The simplest version of our new Perl model of USS evolution has progressed to the state where it runs correctly. This afternoon I've been doing lots of runs, both with a 'positive control' version that replaces a random genome position with a single perfect USS core in every cycle, and with a test version that mutates random fragments and scores them for goodness of match to the USS motif, and then recombined the best-matched one back into the genome. Tomorrow the undergrad and I are going to create a modified version, to try a different way of having the fragments' scores determine whether they recombine with the genome.
With the positive-control version I've been examining the effect of changing the genomic mutation rate. If the mutation rate is zero, the only limit to USS accumulation is the way insertion of new USS disrupts existing USSs. (This happens only because each 10bp fragment is changed to a perfect USS before recombination, and so bears no relation to the original sequence at that position.) Not surprisingly, more USSs are present at equilibrium when the mutation rate is zero, and fewer when the mutation rate is 0.01 or 0.05 changes per position per cycle. The rate of increase in genome score is largely independent of the mutation rate. Because only a single USS is inserted per cycle, the number of cycles to equilibrium depends on the length of the genome.
Wait - good idea! I think we need to add some code to give us the frequency of each sliding-window score at the end of the run. This would let us make a histogram of how many USS-like sequences the genome has at the beginning of the run, and how many it ahs accumulated at the end.

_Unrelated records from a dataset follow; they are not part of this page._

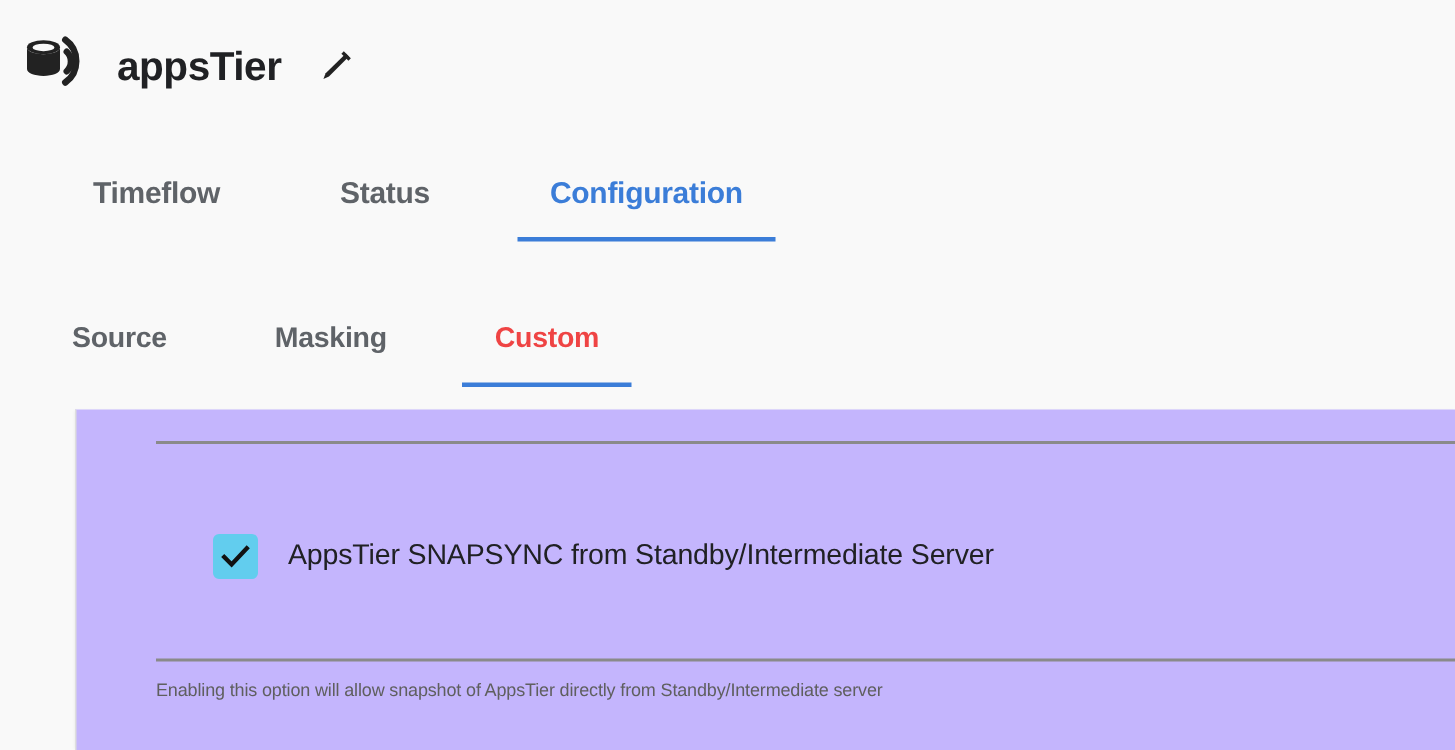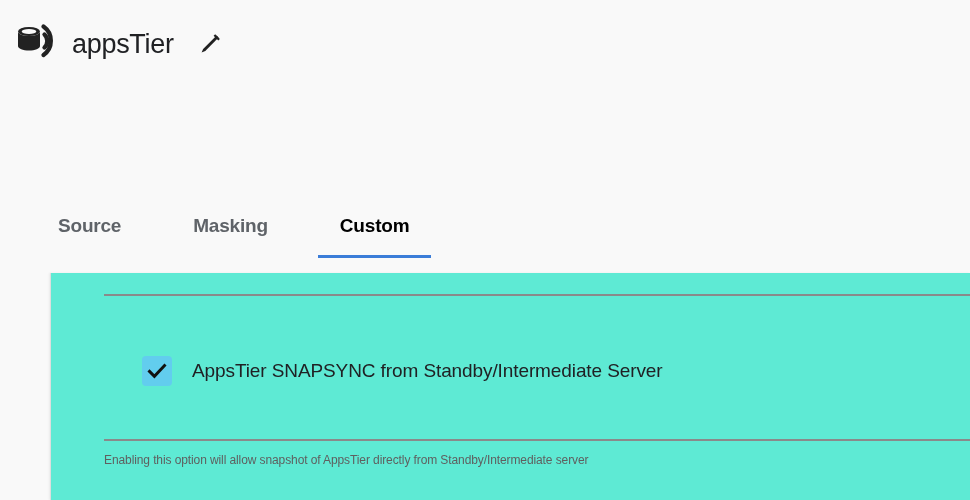"appsTier" .page-title { font-weight: normal -> bold; margin-left: 12px -> 18px }
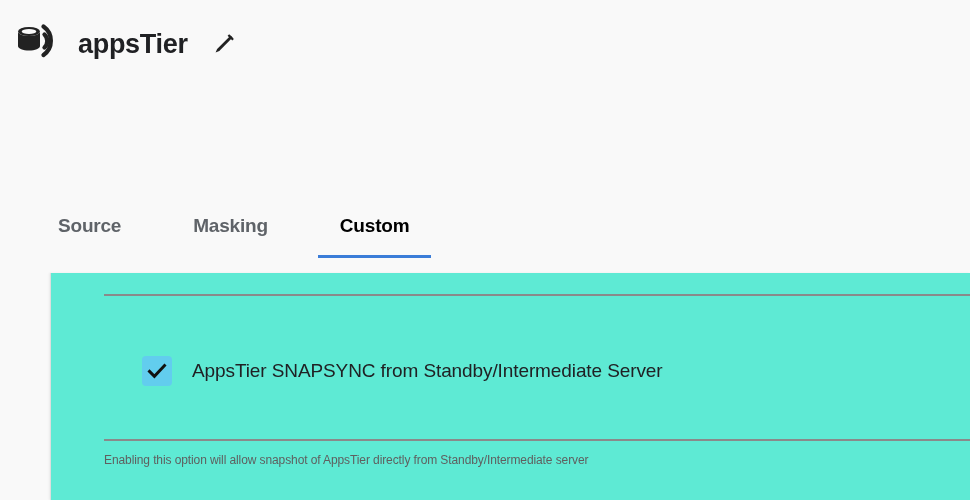"Timeflow" div.tabs-primary { html: none -> <div> <div>Timeflow</div> <div>Status</div> <div>Configuration</div> </div> }
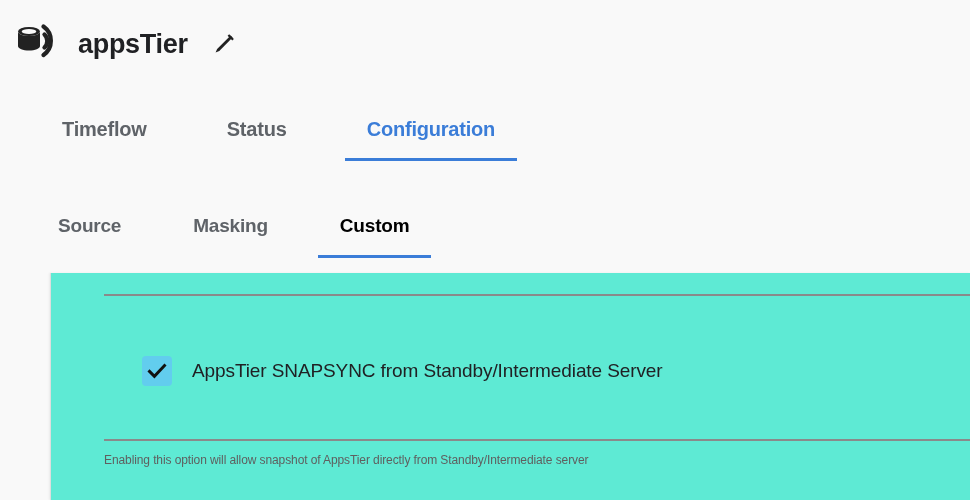"Source" .tabs-secondary { padding-left: 22px -> 12px }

Basically, as the sliding-window is scoring match to the motif at each position, it should record the score in a tally (number of sites scoring 0, number scoring 1, number scoring 2, ...... number scoring 10). I could write some inefficient code to do this (barring about a thousand syntax errors - I really should go back and reread the first few chapters of Beginning Perl for Bioinformatics), but this sounds like something the undergrad might have learned an efficient way to do.
Did I learn anything else from the positive control runs? If the genome is very short the program runs very fast but the scores are noisy (no surprise there). I learned that I have no practical insight into how a sequence's USS 'score' reflects the quality of its matches to the motif - that's why we need the tally. I played around with the 'threshold' we use as a cutoff for insignificant matches to the USS consensus, but I think we can't really understand what this accomplishes until we have the score tally.
I also did some runs with the test version (not the positive control). The results of these mostly served to reinforced the importance of the genomic mutations. Under the present recombination system, USS can't accumulate in the genome because they mutate away faster than they're improved by recombination. I tried turning off the mutation of the genome, so that mutation only happens to fragments that are about to be scored for possible uptake. Even with this 'cheating', the genome's USS score crept up slowly and then plateaued at what looks (without the tally) to be a genome with only weak USS sites.